The in-vitro floating studies revealed that the
lesser the compression force the shorter is the
time of onset of floating, i.e., when the tablets
were compressed at 15 MPa, these could begin
to float at 20 minutes whereas at a force of 32
MPa the time was prolonged to 45 minutes.
Radiographic studies on 6 healthy male
volunteers revealed that floating tablets were
retained in stomach for 6 hours and further
blood analysis studies showed that
bioavailability of these tablets was 1.8 times that
of the conventional tablets.
On measuring the volume of urine the peak
diuretic effect seen in the conventional tablets
was decreased and prolonged in the case of
floating dosage form.
Floating Capsules
Floating capsules are prepared by filling
with a mixture of sodium alginate and
sodium bicarbonate. The systems were shown to
float during in vitro tests as a result of the
generation of CO2 that was trapped in the
hydrating gel network on exposure to an acidic
environment.
Multiple Unit Type Floating Pills
The system consists of sustained release pills as
‘seeds’ surrounded by double layers. The inner
layer consists of effervescent agents while the
outer layer is of swell able membrane layer.

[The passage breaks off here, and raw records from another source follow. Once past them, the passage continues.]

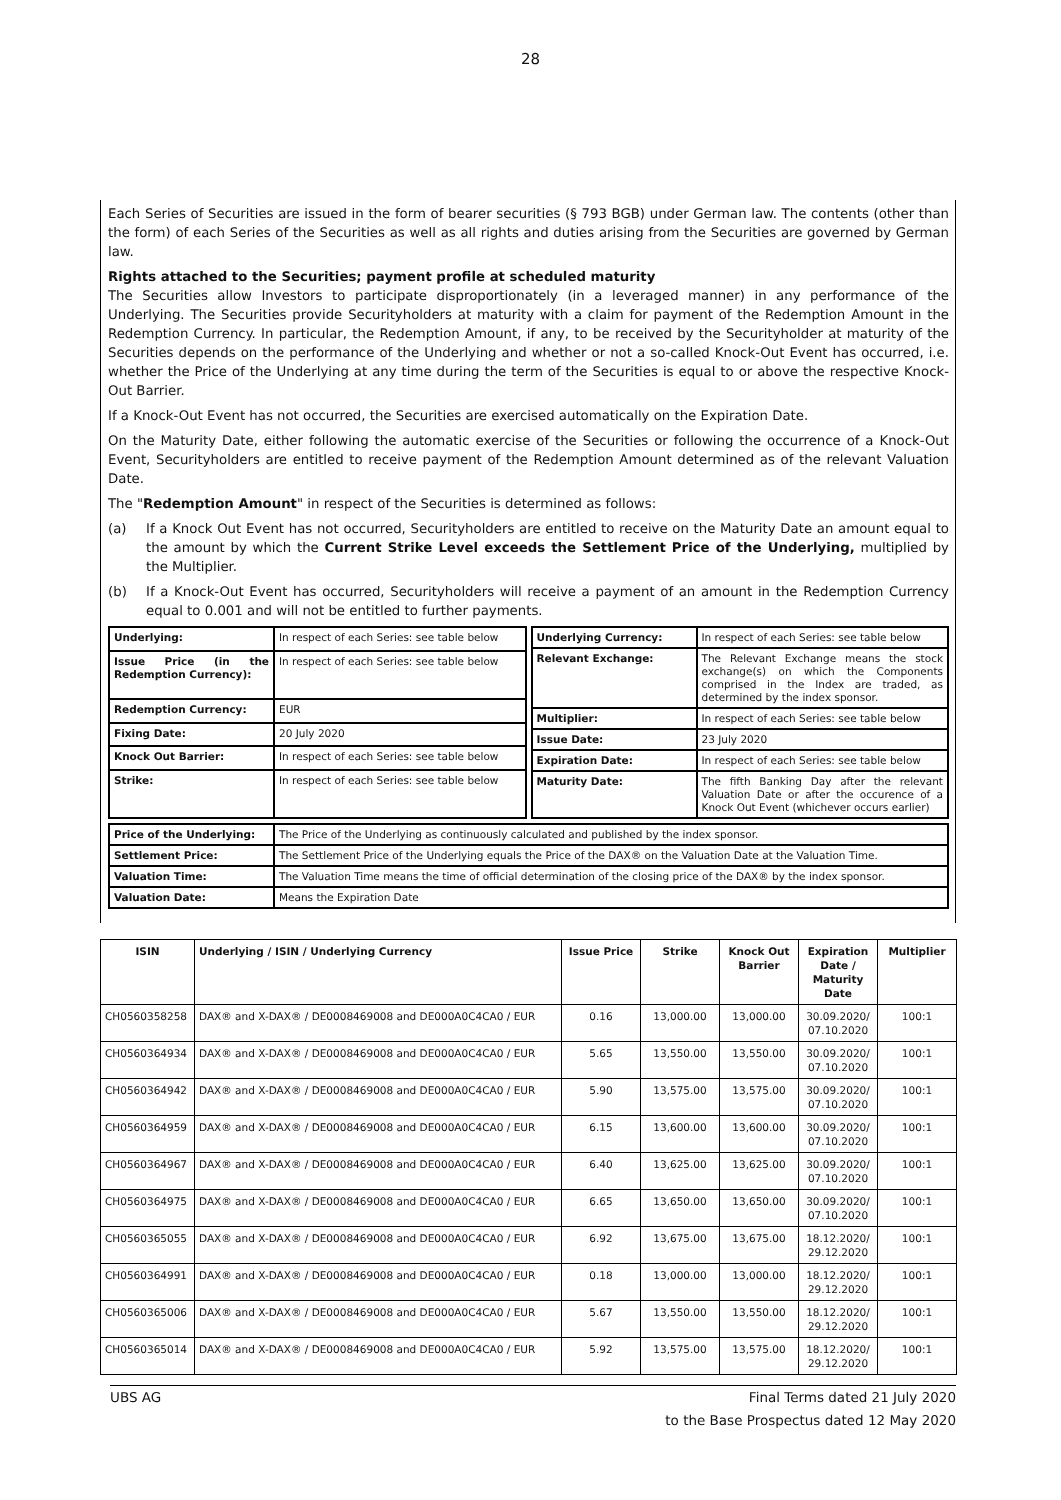28
Each Series of Securities are issued in the form of bearer securities (§ 793 BGB) under German law. The contents (other than the form) of each Series of the Securities as well as all rights and duties arising from the Securities are governed by German law.
Rights attached to the Securities; payment profile at scheduled maturity
The Securities allow Investors to participate disproportionately (in a leveraged manner) in any performance of the Underlying. The Securities provide Securityholders at maturity with a claim for payment of the Redemption Amount in the Redemption Currency. In particular, the Redemption Amount, if any, to be received by the Securityholder at maturity of the Securities depends on the performance of the Underlying and whether or not a so-called Knock-Out Event has occurred, i.e. whether the Price of the Underlying at any time during the term of the Securities is equal to or above the respective Knock-Out Barrier.
If a Knock-Out Event has not occurred, the Securities are exercised automatically on the Expiration Date.
On the Maturity Date, either following the automatic exercise of the Securities or following the occurrence of a Knock-Out Event, Securityholders are entitled to receive payment of the Redemption Amount determined as of the relevant Valuation Date.
The "Redemption Amount" in respect of the Securities is determined as follows:
(a) If a Knock Out Event has not occurred, Securityholders are entitled to receive on the Maturity Date an amount equal to the amount by which the Current Strike Level exceeds the Settlement Price of the Underlying, multiplied by the Multiplier.
(b) If a Knock-Out Event has occurred, Securityholders will receive a payment of an amount in the Redemption Currency equal to 0.001 and will not be entitled to further payments.
| Underlying: | In respect of each Series: see table below |
| Issue Price (in the Redemption Currency): | In respect of each Series: see table below |
| Redemption Currency: | EUR |
| Fixing Date: | 20 July 2020 |
| Knock Out Barrier: | In respect of each Series: see table below |
| Strike: | In respect of each Series: see table below |
| Underlying Currency: | In respect of each Series: see table below |
| Relevant Exchange: | The Relevant Exchange means the stock exchange(s) on which the Components comprised in the Index are traded, as determined by the index sponsor. |
| Multiplier: | In respect of each Series: see table below |
| Issue Date: | 23 July 2020 |
| Expiration Date: | In respect of each Series: see table below |
| Maturity Date: | The fifth Banking Day after the relevant Valuation Date or after the occurence of a Knock Out Event (whichever occurs earlier) |
| Price of the Underlying: | The Price of the Underlying as continuously calculated and published by the index sponsor. |
| Settlement Price: | The Settlement Price of the Underlying equals the Price of the DAX® on the Valuation Date at the Valuation Time. |
| Valuation Time: | The Valuation Time means the time of official determination of the closing price of the DAX® by the index sponsor. |
| Valuation Date: | Means the Expiration Date |
| ISIN | Underlying / ISIN / Underlying Currency | Issue Price | Strike | Knock Out Barrier | Expiration Date / Maturity Date | Multiplier |
| --- | --- | --- | --- | --- | --- | --- |
| CH0560358258 | DAX® and X-DAX® / DE0008469008 and DE000A0C4CA0 / EUR | 0.16 | 13,000.00 | 13,000.00 | 30.09.2020/ 07.10.2020 | 100:1 |
| CH0560364934 | DAX® and X-DAX® / DE0008469008 and DE000A0C4CA0 / EUR | 5.65 | 13,550.00 | 13,550.00 | 30.09.2020/ 07.10.2020 | 100:1 |
| CH0560364942 | DAX® and X-DAX® / DE0008469008 and DE000A0C4CA0 / EUR | 5.90 | 13,575.00 | 13,575.00 | 30.09.2020/ 07.10.2020 | 100:1 |
| CH0560364959 | DAX® and X-DAX® / DE0008469008 and DE000A0C4CA0 / EUR | 6.15 | 13,600.00 | 13,600.00 | 30.09.2020/ 07.10.2020 | 100:1 |
| CH0560364967 | DAX® and X-DAX® / DE0008469008 and DE000A0C4CA0 / EUR | 6.40 | 13,625.00 | 13,625.00 | 30.09.2020/ 07.10.2020 | 100:1 |
| CH0560364975 | DAX® and X-DAX® / DE0008469008 and DE000A0C4CA0 / EUR | 6.65 | 13,650.00 | 13,650.00 | 30.09.2020/ 07.10.2020 | 100:1 |
| CH0560365055 | DAX® and X-DAX® / DE0008469008 and DE000A0C4CA0 / EUR | 6.92 | 13,675.00 | 13,675.00 | 18.12.2020/ 29.12.2020 | 100:1 |
| CH0560364991 | DAX® and X-DAX® / DE0008469008 and DE000A0C4CA0 / EUR | 0.18 | 13,000.00 | 13,000.00 | 18.12.2020/ 29.12.2020 | 100:1 |
| CH0560365006 | DAX® and X-DAX® / DE0008469008 and DE000A0C4CA0 / EUR | 5.67 | 13,550.00 | 13,550.00 | 18.12.2020/ 29.12.2020 | 100:1 |
| CH0560365014 | DAX® and X-DAX® / DE0008469008 and DE000A0C4CA0 / EUR | 5.92 | 13,575.00 | 13,575.00 | 18.12.2020/ 29.12.2020 | 100:1 |
UBS AG Final Terms dated 21 July 2020
to the Base Prospectus dated 12 May 2020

When the system is immersed in dissolution
medium at body temp, it sinks at once and then
forms swollen pills like balloons, which float as
they have lower density. This lower density is
due to generation and entrapment of CO2 within
the system.
Figure 7: Multiple Unit Floating Pills
A. Different layers in floating pills
i. Semi-permeable membrane
ii. Effervescent layer
iii. Core pill layer
B. Mechanism of floatation via CO2 generation.

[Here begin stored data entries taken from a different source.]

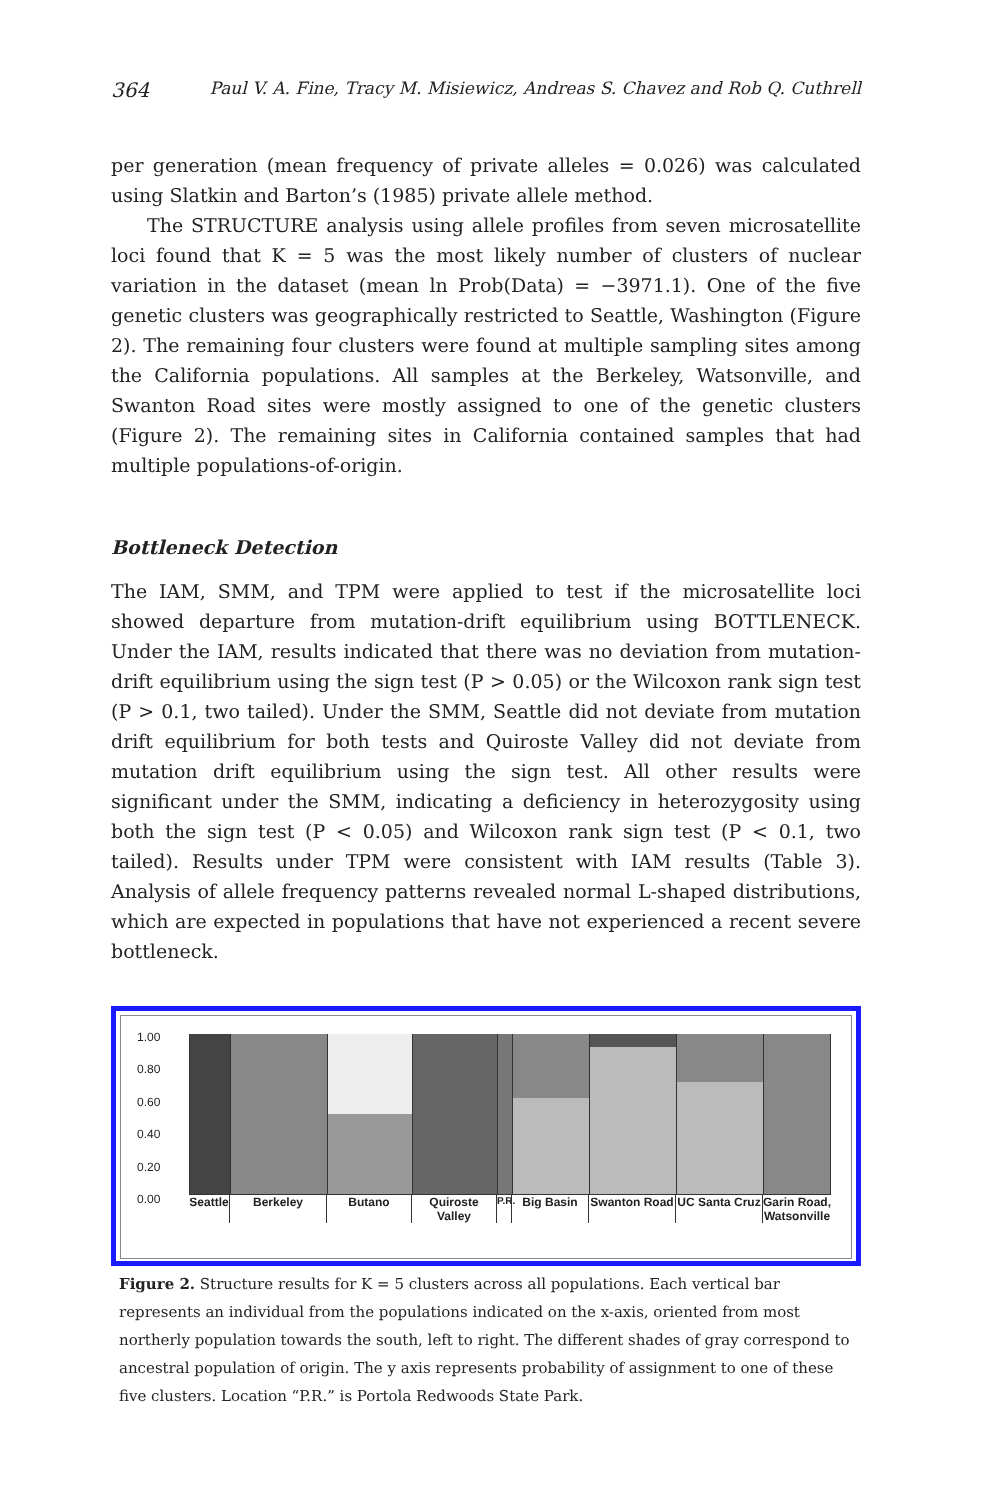364 Paul V. A. Fine, Tracy M. Misiewicz, Andreas S. Chavez and Rob Q. Cuthrell
per generation (mean frequency of private alleles = 0.026) was calculated using Slatkin and Barton’s (1985) private allele method.
The STRUCTURE analysis using allele profiles from seven microsatellite loci found that K = 5 was the most likely number of clusters of nuclear variation in the dataset (mean ln Prob(Data) = −3971.1). One of the five genetic clusters was geographically restricted to Seattle, Washington (Figure 2). The remaining four clusters were found at multiple sampling sites among the California populations. All samples at the Berkeley, Watsonville, and Swanton Road sites were mostly assigned to one of the genetic clusters (Figure 2). The remaining sites in California contained samples that had multiple populations-of-origin.
Bottleneck Detection
The IAM, SMM, and TPM were applied to test if the microsatellite loci showed departure from mutation-drift equilibrium using BOTTLENECK. Under the IAM, results indicated that there was no deviation from mutation-drift equilibrium using the sign test (P > 0.05) or the Wilcoxon rank sign test (P > 0.1, two tailed). Under the SMM, Seattle did not deviate from mutation drift equilibrium for both tests and Quiroste Valley did not deviate from mutation drift equilibrium using the sign test. All other results were significant under the SMM, indicating a deficiency in heterozygosity using both the sign test (P < 0.05) and Wilcoxon rank sign test (P < 0.1, two tailed). Results under TPM were consistent with IAM results (Table 3). Analysis of allele frequency patterns revealed normal L-shaped distributions, which are expected in populations that have not experienced a recent severe bottleneck.
1.00
0.80
0.60
0.40
0.20
0.00
Seattle
Berkeley Butano Quiroste Valley
P.R.
Big Basin Swanton Road
UC Santa Cruz
Garin Road, Watsonville
Figure 2. Structure results for K = 5 clusters across all populations. Each vertical bar represents an individual from the populations indicated on the x-axis, oriented from most northerly population towards the south, left to right. The different shades of gray correspond to ancestral population of origin. The y axis represents probability of assignment to one of these five clusters. Location “P.R.” is Portola Redwoods State Park.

Floating System with Ion-Exchange Resins
A floating system using ion exchange resin that
was loaded with bicarbonate by mixing the
beads with 1M sodium bicarbonate solution.
The loaded beads were then surrounded by a
semipermeable membrane to avoid sudden loss
of CO2. Upon coming in contact with gastric
contents an exchange of chloride and
bicarbonate ions took place that resulted in CO2
generation thereby carrying beads toward the
top of gastric contents and producing a floating
layer of resin beads. The in-vivo behavior of the
coated and uncoated beads was monitored using
a single channel analyzing study in 12 healthy
human volunteers by gamma radio scintigraphy.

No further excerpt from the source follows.